What the task requires - Keep images out and repeat all data exactly.
___ Supplied material
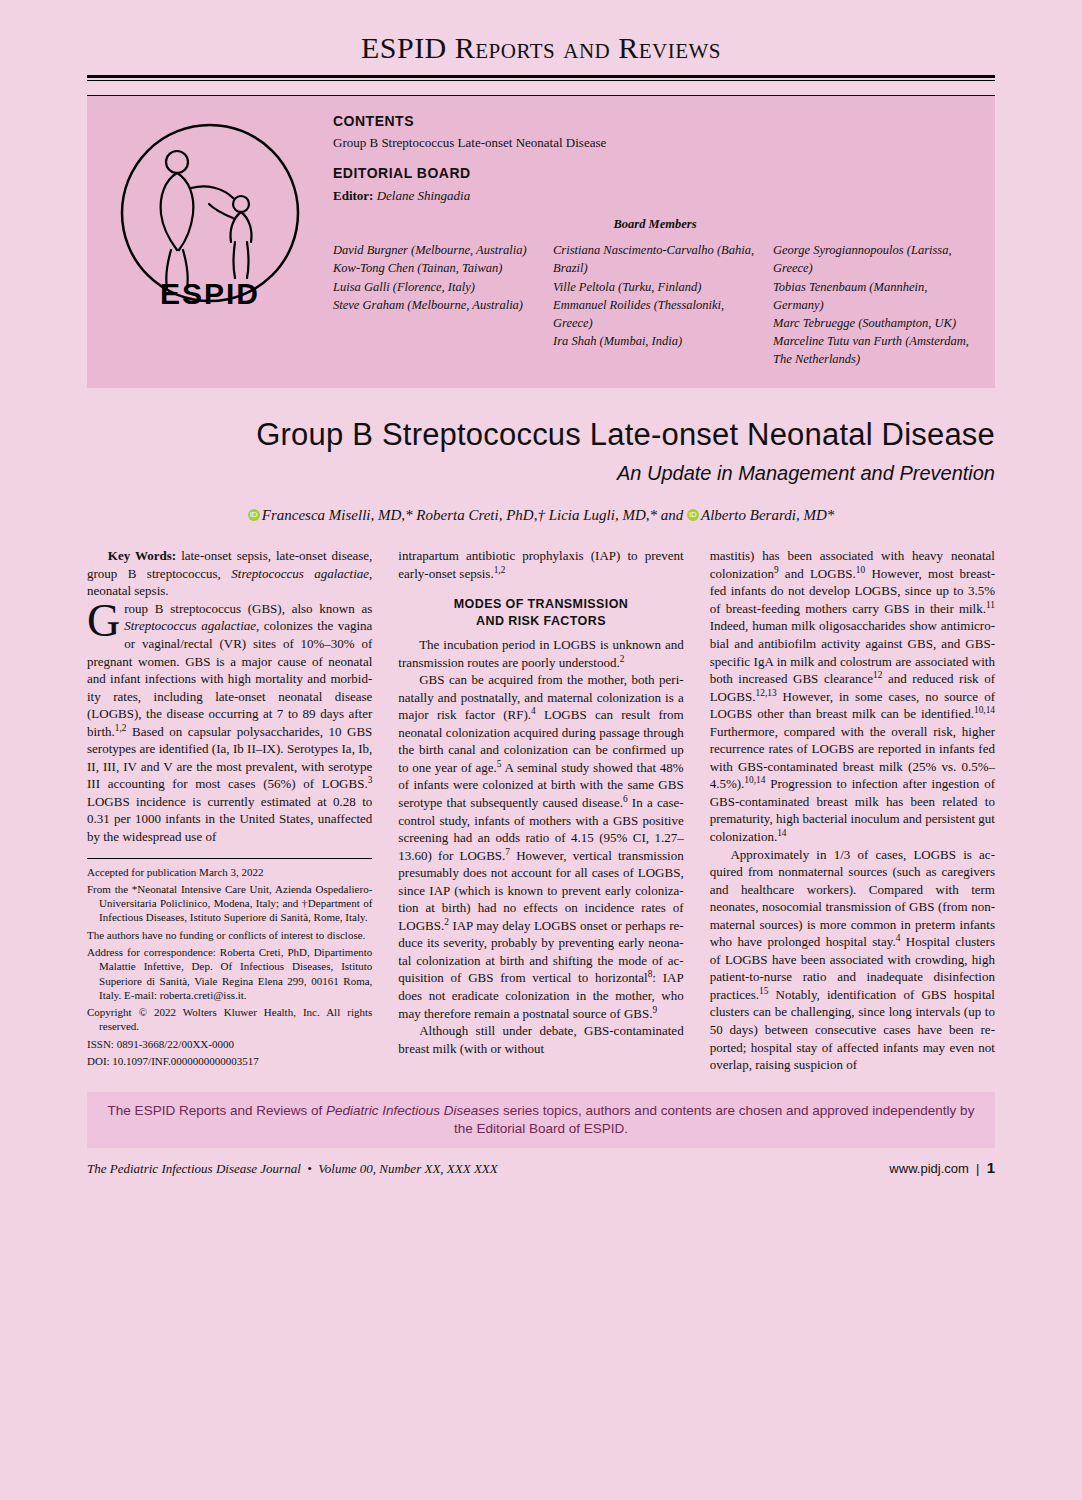ESPID Reports and Reviews
ESPID
CONTENTS
Group B Streptococcus Late-onset Neonatal Disease
EDITORIAL BOARD
Editor: Delane Shingadia
Board Members
David Burgner (Melbourne, Australia)
Kow-Tong Chen (Tainan, Taiwan)
Luisa Galli (Florence, Italy)
Steve Graham (Melbourne, Australia)
Cristiana Nascimento-Carvalho (Bahia, Brazil)
Ville Peltola (Turku, Finland)
Emmanuel Roilides (Thessaloniki, Greece)
Ira Shah (Mumbai, India)
George Syrogiannopoulos (Larissa, Greece)
Tobias Tenenbaum (Mannhein, Germany)
Marc Tebruegge (Southampton, UK)
Marceline Tutu van Furth (Amsterdam, The Netherlands)
Group B Streptococcus Late-onset Neonatal Disease
An Update in Management and Prevention
Francesca Miselli, MD,* Roberta Creti, PhD,† Licia Lugli, MD,* and Alberto Berardi, MD*
Key Words: late-onset sepsis, late-onset disease, group B streptococcus, Streptococcus agalactiae, neonatal sepsis.
Group B streptococcus (GBS), also known as Streptococcus agalactiae, colonizes the vagina or vaginal/rectal (VR) sites of 10%–30% of pregnant women. GBS is a major cause of neonatal and infant infections with high mortality and morbidity rates, including late-onset neonatal disease (LOGBS), the disease occurring at 7 to 89 days after birth.1,2 Based on capsular polysaccharides, 10 GBS serotypes are identified (Ia, Ib II–IX). Serotypes Ia, Ib, II, III, IV and V are the most prevalent, with serotype III accounting for most cases (56%) of LOGBS.3 LOGBS incidence is currently estimated at 0.28 to 0.31 per 1000 infants in the United States, unaffected by the widespread use of
Accepted for publication March 3, 2022
From the *Neonatal Intensive Care Unit, Azienda Ospedaliero-Universitaria Policlinico, Modena, Italy; and †Department of Infectious Diseases, Istituto Superiore di Sanità, Rome, Italy.
The authors have no funding or conflicts of interest to disclose.
Address for correspondence: Roberta Creti, PhD, Dipartimento Malattie Infettive, Dep. Of Infectious Diseases, Istituto Superiore di Sanità, Viale Regina Elena 299, 00161 Roma, Italy. E-mail: roberta.creti@iss.it.
Copyright © 2022 Wolters Kluwer Health, Inc. All rights reserved.
ISSN: 0891-3668/22/00XX-0000
DOI: 10.1097/INF.0000000000003517
intrapartum antibiotic prophylaxis (IAP) to prevent early-onset sepsis.1,2
Modes of Transmission
and Risk Factors
The incubation period in LOGBS is unknown and transmission routes are poorly understood.2
GBS can be acquired from the mother, both perinatally and postnatally, and maternal colonization is a major risk factor (RF).4 LOGBS can result from neonatal colonization acquired during passage through the birth canal and colonization can be confirmed up to one year of age.5 A seminal study showed that 48% of infants were colonized at birth with the same GBS serotype that subsequently caused disease.6 In a case-control study, infants of mothers with a GBS positive screening had an odds ratio of 4.15 (95% CI, 1.27–13.60) for LOGBS.7 However, vertical transmission presumably does not account for all cases of LOGBS, since IAP (which is known to prevent early colonization at birth) had no effects on incidence rates of LOGBS.2 IAP may delay LOGBS onset or perhaps reduce its severity, probably by preventing early neonatal colonization at birth and shifting the mode of acquisition of GBS from vertical to horizontal8: IAP does not eradicate colonization in the mother, who may therefore remain a postnatal source of GBS.9
Although still under debate, GBS-contaminated breast milk (with or without
mastitis) has been associated with heavy neonatal colonization9 and LOGBS.10 However, most breast-fed infants do not develop LOGBS, since up to 3.5% of breast-feeding mothers carry GBS in their milk.11 Indeed, human milk oligosaccharides show antimicrobial and antibiofilm activity against GBS, and GBS-specific IgA in milk and colostrum are associated with both increased GBS clearance12 and reduced risk of LOGBS.12,13 However, in some cases, no source of LOGBS other than breast milk can be identified.10,14 Furthermore, compared with the overall risk, higher recurrence rates of LOGBS are reported in infants fed with GBS-contaminated breast milk (25% vs. 0.5%–4.5%).10,14 Progression to infection after ingestion of GBS-contaminated breast milk has been related to prematurity, high bacterial inoculum and persistent gut colonization.14
Approximately in 1/3 of cases, LOGBS is acquired from nonmaternal sources (such as caregivers and healthcare workers). Compared with term neonates, nosocomial transmission of GBS (from nonmaternal sources) is more common in preterm infants who have prolonged hospital stay.4 Hospital clusters of LOGBS have been associated with crowding, high patient-to-nurse ratio and inadequate disinfection practices.15 Notably, identification of GBS hospital clusters can be challenging, since long intervals (up to 50 days) between consecutive cases have been reported; hospital stay of affected infants may even not overlap, raising suspicion of
The ESPID Reports and Reviews of Pediatric Infectious Diseases series topics, authors and contents are chosen and approved independently by the Editorial Board of ESPID.
The Pediatric Infectious Disease Journal • Volume 00, Number XX, XXX XXX
www.pidj.com | 1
______
Reply -
ESPID Reports and Reviews
ESPID
CONTENTS
Group B Streptococcus Late-onset Neonatal Disease
EDITORIAL BOARD
Editor: Delane Shingadia
Board Members
David Burgner (Melbourne, Australia)
Kow-Tong Chen (Tainan, Taiwan)
Luisa Galli (Florence, Italy)
Steve Graham (Melbourne, Australia)
Cristiana Nascimento-Carvalho (Bahia, Brazil)
Ville Peltola (Turku, Finland)
Emmanuel Roilides (Thessaloniki, Greece)
Ira Shah (Mumbai, India)
George Syrogiannopoulos (Larissa, Greece)
Tobias Tenenbaum (Mannhein, Germany)
Marc Tebruegge (Southampton, UK)
Marceline Tutu van Furth (Amsterdam, The Netherlands)
Group B Streptococcus Late-onset Neonatal Disease
An Update in Management and Prevention
Francesca Miselli, MD,* Roberta Creti, PhD,† Licia Lugli, MD,* and Alberto Berardi, MD*
Key Words: late-onset sepsis, late-onset disease, group B streptococcus, Streptococcus agalactiae, neonatal sepsis.
Group B streptococcus (GBS), also known as Streptococcus agalactiae, colonizes the vagina or vaginal/rectal (VR) sites of 10%–30% of pregnant women. GBS is a major cause of neonatal and infant infections with high mortality and morbidity rates, including late-onset neonatal disease (LOGBS), the disease occurring at 7 to 89 days after birth.1,2 Based on capsular polysaccharides, 10 GBS serotypes are identified (Ia, Ib II–IX). Serotypes Ia, Ib, II, III, IV and V are the most prevalent, with serotype III accounting for most cases (56%) of LOGBS.3 LOGBS incidence is currently estimated at 0.28 to 0.31 per 1000 infants in the United States, unaffected by the widespread use of
Accepted for publication March 3, 2022
From the *Neonatal Intensive Care Unit, Azienda Ospedaliero-Universitaria Policlinico, Modena, Italy; and †Department of Infectious Diseases, Istituto Superiore di Sanità, Rome, Italy.
The authors have no funding or conflicts of interest to disclose.
Address for correspondence: Roberta Creti, PhD, Dipartimento Malattie Infettive, Dep. Of Infectious Diseases, Istituto Superiore di Sanità, Viale Regina Elena 299, 00161 Roma, Italy. E-mail: roberta.creti@iss.it.
Copyright © 2022 Wolters Kluwer Health, Inc. All rights reserved.
ISSN: 0891-3668/22/00XX-0000
DOI: 10.1097/INF.0000000000003517
intrapartum antibiotic prophylaxis (IAP) to prevent early-onset sepsis.1,2
Modes of Transmission
and Risk Factors
The incubation period in LOGBS is unknown and transmission routes are poorly understood.2
GBS can be acquired from the mother, both perinatally and postnatally, and maternal colonization is a major risk factor (RF).4 LOGBS can result from neonatal colonization acquired during passage through the birth canal and colonization can be confirmed up to one year of age.5 A seminal study showed that 48% of infants were colonized at birth with the same GBS serotype that subsequently caused disease.6 In a case-control study, infants of mothers with a GBS positive screening had an odds ratio of 4.15 (95% CI, 1.27–13.60) for LOGBS.7 However, vertical transmission presumably does not account for all cases of LOGBS, since IAP (which is known to prevent early colonization at birth) had no effects on incidence rates of LOGBS.2 IAP may delay LOGBS onset or perhaps reduce its severity, probably by preventing early neonatal colonization at birth and shifting the mode of acquisition of GBS from vertical to horizontal8: IAP does not eradicate colonization in the mother, who may therefore remain a postnatal source of GBS.9
Although still under debate, GBS-contaminated breast milk (with or without
mastitis) has been associated with heavy neonatal colonization9 and LOGBS.10 However, most breast-fed infants do not develop LOGBS, since up to 3.5% of breast-feeding mothers carry GBS in their milk.11 Indeed, human milk oligosaccharides show antimicrobial and antibiofilm activity against GBS, and GBS-specific IgA in milk and colostrum are associated with both increased GBS clearance12 and reduced risk of LOGBS.12,13 However, in some cases, no source of LOGBS other than breast milk can be identified.10,14 Furthermore, compared with the overall risk, higher recurrence rates of LOGBS are reported in infants fed with GBS-contaminated breast milk (25% vs. 0.5%–4.5%).10,14 Progression to infection after ingestion of GBS-contaminated breast milk has been related to prematurity, high bacterial inoculum and persistent gut colonization.14
Approximately in 1/3 of cases, LOGBS is acquired from nonmaternal sources (such as caregivers and healthcare workers). Compared with term neonates, nosocomial transmission of GBS (from nonmaternal sources) is more common in preterm infants who have prolonged hospital stay.4 Hospital clusters of LOGBS have been associated with crowding, high patient-to-nurse ratio and inadequate disinfection practices.15 Notably, identification of GBS hospital clusters can be challenging, since long intervals (up to 50 days) between consecutive cases have been reported; hospital stay of affected infants may even not overlap, raising suspicion of
The ESPID Reports and Reviews of Pediatric Infectious Diseases series topics, authors and contents are chosen and approved independently by the Editorial Board of ESPID.
The Pediatric Infectious Disease Journal • Volume 00, Number XX, XXX XXX
www.pidj.com | 1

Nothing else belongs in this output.